### TEXT PROVIDED
-------

Implementing the Singleton Pattern
To implement this design pattern we need to consider the following 4 steps:
Step 1: Provide a default Private constructor
public class SingletonObjectDemo
{
//Note that the constructor is private
private SingletonObjectDemo ()
{
// Optional Code
}
}
Step 2: Create a Method for getting the reference to the Singleton Object
public class SingletonObjectDemo{
private static SingletonObject singletonObject;
//Note that the constructor is private
private SingletonObjectDemo (){
// Optional Code
}
public static SingletonObjectDemo getSingletonObject(){
if (singletonObject == null){
singletonObject = new SingletonObjectDemo ();
}
return singletonObject;
}
}
We write a public static getter or access method to get the instance of the Singleton Object at runtime. First time the object is created inside this method as it is null. Subsequent calls to this method returns the same object created as the object is globally declared (private) and the hence the same referenced object is returned.
Step 3: Make the Access method Synchronized to prevent Thread Problems.
public static synchronized SingletonObjectDemo getSingletonObject()
It could happen that the access method may be called twice from 2 different classes at the same time and hence more than one singleton object being created. This could violate singleton pattern principle. In order to prevent the simultaneous invocation of the getter method by 2 threads or classes simultaneously we add the synchronized keyword to the method declaration
Step 4: Override the Object clone method to prevent cloning.

-------

Source records:
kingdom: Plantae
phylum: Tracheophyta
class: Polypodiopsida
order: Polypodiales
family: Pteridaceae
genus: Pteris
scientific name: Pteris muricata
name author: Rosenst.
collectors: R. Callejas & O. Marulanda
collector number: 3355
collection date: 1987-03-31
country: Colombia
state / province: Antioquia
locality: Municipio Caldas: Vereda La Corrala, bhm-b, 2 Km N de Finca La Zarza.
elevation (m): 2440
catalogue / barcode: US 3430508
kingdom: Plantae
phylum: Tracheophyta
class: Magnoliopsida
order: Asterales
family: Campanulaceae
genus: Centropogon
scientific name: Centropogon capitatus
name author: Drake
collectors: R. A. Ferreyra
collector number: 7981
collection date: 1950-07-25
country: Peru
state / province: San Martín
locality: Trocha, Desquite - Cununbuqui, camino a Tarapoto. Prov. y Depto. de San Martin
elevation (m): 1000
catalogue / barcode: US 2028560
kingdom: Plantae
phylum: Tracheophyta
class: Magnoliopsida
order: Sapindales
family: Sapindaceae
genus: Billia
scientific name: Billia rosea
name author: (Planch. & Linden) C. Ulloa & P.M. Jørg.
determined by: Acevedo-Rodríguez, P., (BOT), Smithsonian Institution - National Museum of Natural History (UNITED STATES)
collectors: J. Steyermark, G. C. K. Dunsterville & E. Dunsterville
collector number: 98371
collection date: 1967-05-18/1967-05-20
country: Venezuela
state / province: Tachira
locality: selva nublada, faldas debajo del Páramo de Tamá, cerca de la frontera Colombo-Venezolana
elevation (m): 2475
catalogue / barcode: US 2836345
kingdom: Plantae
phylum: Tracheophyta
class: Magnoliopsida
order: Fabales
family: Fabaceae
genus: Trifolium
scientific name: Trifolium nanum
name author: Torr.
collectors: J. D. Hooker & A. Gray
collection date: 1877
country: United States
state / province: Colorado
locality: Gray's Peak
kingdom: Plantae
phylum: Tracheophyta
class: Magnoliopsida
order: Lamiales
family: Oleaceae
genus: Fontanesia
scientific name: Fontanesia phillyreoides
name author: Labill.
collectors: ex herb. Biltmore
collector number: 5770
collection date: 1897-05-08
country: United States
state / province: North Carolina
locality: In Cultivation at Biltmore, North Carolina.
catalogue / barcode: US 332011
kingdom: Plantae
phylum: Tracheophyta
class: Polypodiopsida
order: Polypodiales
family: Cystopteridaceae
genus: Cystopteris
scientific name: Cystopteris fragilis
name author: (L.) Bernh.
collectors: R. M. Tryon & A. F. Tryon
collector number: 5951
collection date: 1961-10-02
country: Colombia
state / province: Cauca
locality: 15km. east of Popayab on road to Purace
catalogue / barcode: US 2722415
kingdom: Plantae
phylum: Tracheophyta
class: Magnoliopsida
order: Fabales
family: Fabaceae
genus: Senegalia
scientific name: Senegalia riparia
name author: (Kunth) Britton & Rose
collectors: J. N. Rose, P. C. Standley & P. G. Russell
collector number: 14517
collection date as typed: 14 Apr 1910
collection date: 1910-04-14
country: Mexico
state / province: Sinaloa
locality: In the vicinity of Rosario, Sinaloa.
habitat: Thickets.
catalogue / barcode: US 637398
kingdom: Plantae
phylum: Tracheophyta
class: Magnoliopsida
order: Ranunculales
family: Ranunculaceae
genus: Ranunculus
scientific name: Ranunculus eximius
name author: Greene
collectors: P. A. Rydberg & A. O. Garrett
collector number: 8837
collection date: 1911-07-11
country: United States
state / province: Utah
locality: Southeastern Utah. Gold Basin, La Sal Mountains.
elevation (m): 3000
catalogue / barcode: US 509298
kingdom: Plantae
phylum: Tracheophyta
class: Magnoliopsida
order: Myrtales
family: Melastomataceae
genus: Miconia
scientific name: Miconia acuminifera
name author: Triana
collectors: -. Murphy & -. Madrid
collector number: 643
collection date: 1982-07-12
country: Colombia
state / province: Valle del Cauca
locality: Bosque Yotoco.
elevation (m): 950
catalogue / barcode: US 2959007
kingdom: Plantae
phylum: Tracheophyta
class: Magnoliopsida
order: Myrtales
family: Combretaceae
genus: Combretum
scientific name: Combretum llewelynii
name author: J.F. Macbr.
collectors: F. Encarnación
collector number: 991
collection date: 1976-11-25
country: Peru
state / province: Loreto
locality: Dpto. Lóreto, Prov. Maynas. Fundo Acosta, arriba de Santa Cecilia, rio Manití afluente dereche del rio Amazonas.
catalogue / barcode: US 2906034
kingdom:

-------

### EXERCISE 1
Transcribe the part of the Singleton pattern text starting at "It could happen" and ending at "to prevent cloning.".
### EXERCISE 2
Go on with the text on implementing the Singleton pattern, picking up right after its final line.

### EXPECTED OUTPUT 1
It could happen that the access method may be called twice from 2 different classes at the same time and hence more than one singleton object being created. This could violate singleton pattern principle. In order to prevent the simultaneous invocation of the getter method by 2 threads or classes simultaneously we add the synchronized keyword to the method declaration
Step 4: Override the Object clone method to prevent cloning.

### EXPECTED OUTPUT 2
We can still be able to create a copy of the Object by cloning it using the Object’s clone method. This can be done as shown below
SingletonObjectDemo clonedObject = (SingletonObjectDemo) obj.clone();
This again violates the Singleton Design Pattern's objective. So to deal with this we need to override the Object’s clone method which throws a CloneNotSupportedException exception.
public Object clone() throws CloneNotSupportedException {
throw new CloneNotSupportedException();
}
The below program shows the final Implementation of Singleton Design Pattern in java, by using all the 4 steps mentioned above.
class SingletonClass{
private static SingletonClass singletonObject;
/** A private Constructor prevents any other class from instantiating. */
private SingletonClass(){
// Optional Code
}
public static synchronized SingletonClass getSingletonObject()
{
if (singletonObject == null){
singletonObject = new SingletonClass();
}
return singletonObject;
}
public Object clone()throws CloneNotSupportedException
{
throw new CloneNotSupportedException();
}
}
public class SingletonObjectDemo{
public static void main(String args[]){
// SingletonClass obj = new SingletonClass(); Compilation error not allowed
//create the Singleton Object..
SingletonClass obj = SingletonClass.getSingletonObject();
// Your Business Logic
System.out.println("Singleton object obtained");
}
}
Another approach to using Singleton pattern
We don't need to do a lazy initialization of the instance object or to check for null in the get method. We can also make the singleton class final to avoid sub classing of singletons that may cause other problems.
public class SingletonClass {
private static SingletonClass ourInstance = new SingletonClass();
public static SingletonClass getInstance() {
return singletonObj; }
private SingletonClass() {
}
}
In Summary, the job of the Singleton class is to enforce the existence of a maximum of one object of the same type at any given time. Depending on your implementation, your Singleton class and all of its data might be garbage collected. Hence we must ensure that at any point there must be a live reference to the Singleton class when the application is running.